For the conductor, band commander Col. Larry H. Lang, the tour of the Southwest marked the final trip of his 29-year military career before he retires in January.
Originally from El Paso, Texas — also one of the 12 tour stops — Lang said he discovered a love of music as an elementary school student. He first had an opportunity to be in a band starting in fifth grade. No one else in his family was involved in music, but he said he had a love for it and found successes early on.
Primarily a trombonist, he was involved in music throughout his early years, playing in everything from the school concert band to a rock band in high school.
Lang said his love of music drove his life choices — earning bachelor’s degrees in both music performance and music education from New Mexico State University in Las Cruces, N.M. The degrees solidified his love for music and piqued his interest in conducting.
After earning a master’s degree in music education from the University of New Hampshire in Durham, N.H., he began a career teaching collegiate-level musicians in Louisiana.
“I ended up at McNeese State University in Louisiana teaching college,” Lang said. “I thought that was going to be my life and I was going to stick with it for the rest of my career.”
That was until a chance meeting one summer with an Air Force Band officer changed the trajectory of his life.
“She recommended that I audition for the Air Force Band program,” Lang said. “I said ‘no thank you.’”
The officer was persistent, however, and eventually the proposal intrigued him enough to dig deeper. The more he researched the opportunity, the more appealing it became.
“I auditioned, and here I am, all these years later,” Lang explained.
Initially, he was drawn to the Air Force to work with high-caliber professional musicians, but the longer he was in, the more he came to love the service component.
“[After] you get in, the service bug kind of bites you and you realize how valuable and important [your work] is,” he added.
In the Air Force, his career quickly progressed as a new officer.
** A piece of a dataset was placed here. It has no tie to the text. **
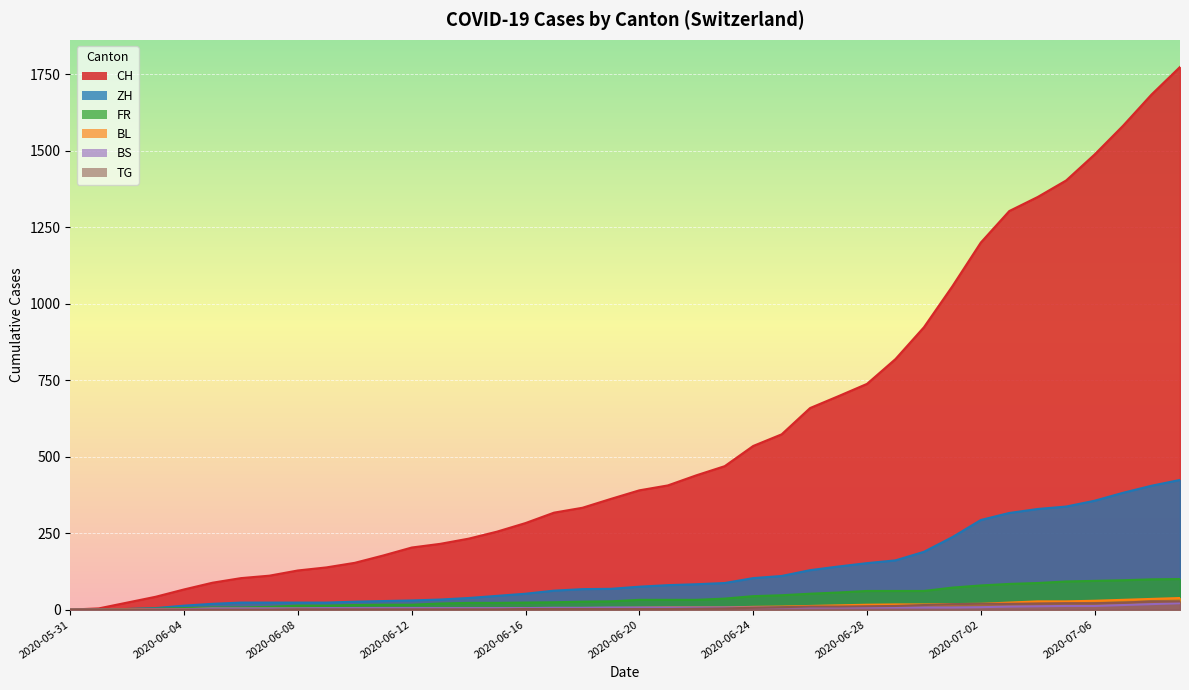

How many lines are shown in the chart?

6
He was picked to command as a first lieutenant.
The opportunity took him to Alaska, where he commanded the Air Force Band of the Pacific.
After Alaska, he went on to command the Air Force Heritage of America Band in Virginia, the Air Force Band of Liberty in Massachusetts and the Air Force Academy Band in Colorado, before he was selected for his current position in 2012.
Now, after six years of leading the Air Force Band, Lang’s final tour brought him close to home.
The 12 concerts through New Mexico and Texas were just some of the activities organized by the band for the trip. The tour aimed at building relationships with the public, promoting patriotism, inspiring a new generation to serve and honoring those who have served.
While on his final trip, Lang was able to pass on his knowledge to the next generation of the band, not only by working with the musicians, but also a lieutenant on her first tour as associate conductor, 1st Lt. Christina Muncey, U.S. Air Force Band flight commander.
After working with the Band of the West, Joint Base San Antonio-Lackland, Texas, four months ago Muncey was given the opportunity to come to Washington, D.C. and work under Lang.
“Having been in the Air Force for almost 30 years, he has so much experience not only as a music director, but also as a leader,” she said. “Watching him work with the band both musically and through his leadership is an education.”
Although it has only been a short time, she said it has benefitted her greatly.
“He pushes me to continue to be better every single day,” she said. “He has given me the skills that I need to be a better officer and musician. My only regret is that I only have a few more months to work with him before he retires, because there’s so much more to learn from him.”
For Lang, the end of his career is bittersweet.
“It’s fun to be returning to my home part of the country [for my last trip],” he said. “It’s a little sad too, because I don’t want to leave. I’d rather stay a little bit longer, but I’ve had such a great experience. I’m really happy and blessed to have done what I’ve done.”